Granted, as far as raw numbers go, there are more deaths per 100,000 population in the US than in Sweden (15.3 vs. 6.6 as of 1999) but that doesn’t tell the whole story. In a typical year, a US driver travels about 67 times as far as the average Swedish driver. When you compare the number of deaths with the number of miles driven, the fatality rates are quite comparable (8.3 for Sweden, 9.6 for the US). Let’s compare the US with other European nations (particularly the safe Scandanavian nations) as you suggested. You’ll see from the data that the US is on par with the safest nations in Europe and fares far better than most. Perhaps they will send their drivers to school on this side of the pond.
In the New Orleans metropolitan area, proud owners of intersection #9 on the State Farm list (Veterans Blvd. and Clearview Pkwy.), I believe part of the problem is the fact that while streets in the city are in such bad shape (VERY old, in other words), the streets in the suburbs are nice and smooth. Thus when people get out onto a big street like Veterans they think they can go as fast as they want.
Veterans and Clearview is an interesting intersection. Two-way traffic meets two-way traffic, only because of one of New Orleans’ quirks, the neutral ground (read: median) on Veterans is especially large, while on Clearview it’s undivided traffic–just the double yellow line.
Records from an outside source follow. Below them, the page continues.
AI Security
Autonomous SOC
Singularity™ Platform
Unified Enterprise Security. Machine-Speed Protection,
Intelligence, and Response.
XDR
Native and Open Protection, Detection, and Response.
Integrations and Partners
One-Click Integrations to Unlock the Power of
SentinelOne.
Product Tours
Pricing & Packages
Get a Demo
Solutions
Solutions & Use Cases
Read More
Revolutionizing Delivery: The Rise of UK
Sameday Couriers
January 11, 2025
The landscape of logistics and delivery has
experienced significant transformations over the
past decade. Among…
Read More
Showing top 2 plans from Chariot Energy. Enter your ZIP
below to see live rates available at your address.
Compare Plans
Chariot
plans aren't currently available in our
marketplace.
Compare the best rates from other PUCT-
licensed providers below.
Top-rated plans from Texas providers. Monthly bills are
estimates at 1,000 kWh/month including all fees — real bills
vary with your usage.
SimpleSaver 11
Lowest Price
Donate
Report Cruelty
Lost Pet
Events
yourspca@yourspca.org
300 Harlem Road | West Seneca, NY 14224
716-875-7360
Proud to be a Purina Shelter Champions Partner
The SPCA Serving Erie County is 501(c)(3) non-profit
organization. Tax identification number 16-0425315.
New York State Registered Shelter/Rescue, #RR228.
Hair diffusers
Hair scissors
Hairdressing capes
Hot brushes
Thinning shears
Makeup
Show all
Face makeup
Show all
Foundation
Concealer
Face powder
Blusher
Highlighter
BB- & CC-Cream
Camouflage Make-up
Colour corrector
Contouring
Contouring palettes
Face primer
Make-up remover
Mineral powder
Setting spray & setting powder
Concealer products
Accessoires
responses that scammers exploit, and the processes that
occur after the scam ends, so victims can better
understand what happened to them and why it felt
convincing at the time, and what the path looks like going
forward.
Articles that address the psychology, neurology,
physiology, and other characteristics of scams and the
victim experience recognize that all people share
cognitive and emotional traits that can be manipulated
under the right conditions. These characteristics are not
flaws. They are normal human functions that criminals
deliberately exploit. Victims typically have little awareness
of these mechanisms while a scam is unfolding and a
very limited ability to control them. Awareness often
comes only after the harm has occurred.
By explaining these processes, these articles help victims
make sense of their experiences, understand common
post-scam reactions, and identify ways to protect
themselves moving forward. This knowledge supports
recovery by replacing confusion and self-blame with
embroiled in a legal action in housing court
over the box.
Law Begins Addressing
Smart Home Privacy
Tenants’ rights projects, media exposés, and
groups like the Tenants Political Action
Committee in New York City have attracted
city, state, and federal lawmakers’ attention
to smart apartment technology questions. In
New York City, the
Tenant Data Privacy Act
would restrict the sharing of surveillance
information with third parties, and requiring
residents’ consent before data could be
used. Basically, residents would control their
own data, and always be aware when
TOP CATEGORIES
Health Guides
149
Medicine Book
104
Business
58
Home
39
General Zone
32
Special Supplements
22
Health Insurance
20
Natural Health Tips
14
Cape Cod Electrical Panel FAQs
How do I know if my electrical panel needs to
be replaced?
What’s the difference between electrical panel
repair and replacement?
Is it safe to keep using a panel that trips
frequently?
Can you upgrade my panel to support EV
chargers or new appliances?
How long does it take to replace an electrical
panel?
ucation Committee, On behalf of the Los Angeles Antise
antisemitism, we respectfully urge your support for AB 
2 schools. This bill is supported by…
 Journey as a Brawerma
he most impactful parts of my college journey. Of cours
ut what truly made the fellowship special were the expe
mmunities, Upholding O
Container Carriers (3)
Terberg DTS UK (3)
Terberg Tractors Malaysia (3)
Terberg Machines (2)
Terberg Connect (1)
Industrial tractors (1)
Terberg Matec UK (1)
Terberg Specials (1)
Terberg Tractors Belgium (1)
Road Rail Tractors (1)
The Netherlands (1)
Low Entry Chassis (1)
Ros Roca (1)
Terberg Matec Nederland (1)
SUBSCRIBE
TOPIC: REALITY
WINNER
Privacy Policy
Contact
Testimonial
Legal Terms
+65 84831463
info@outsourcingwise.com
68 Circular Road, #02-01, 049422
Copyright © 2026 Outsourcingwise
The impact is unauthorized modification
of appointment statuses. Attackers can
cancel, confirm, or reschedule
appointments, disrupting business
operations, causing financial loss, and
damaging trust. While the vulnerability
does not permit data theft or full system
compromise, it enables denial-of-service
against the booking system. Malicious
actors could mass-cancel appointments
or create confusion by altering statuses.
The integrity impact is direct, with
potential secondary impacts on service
To top it off, Clearview is pretty much the exit ramp of a big cloverleaf over I-10, which runs parallel to Veterans. So everyone coming off of the interstate at Clearview has to go through that intersection. At that intersection you can’t turn left either; you have to go through and U-turn.
At Causeway Blvd., parallel to Clearview about a mile away, they had the same problem, only worse, because there’s a big shopping mall right on the corner. So they had to build an overpass over the whole thing. But people that want to go left still have to do the U-turn.
Now that I’ve sufficiently drowned this post with too much detail, my point is that I prefer the U-turn rule simply because it keeps traffic moving. Especially when there isn’t room for a turning lane.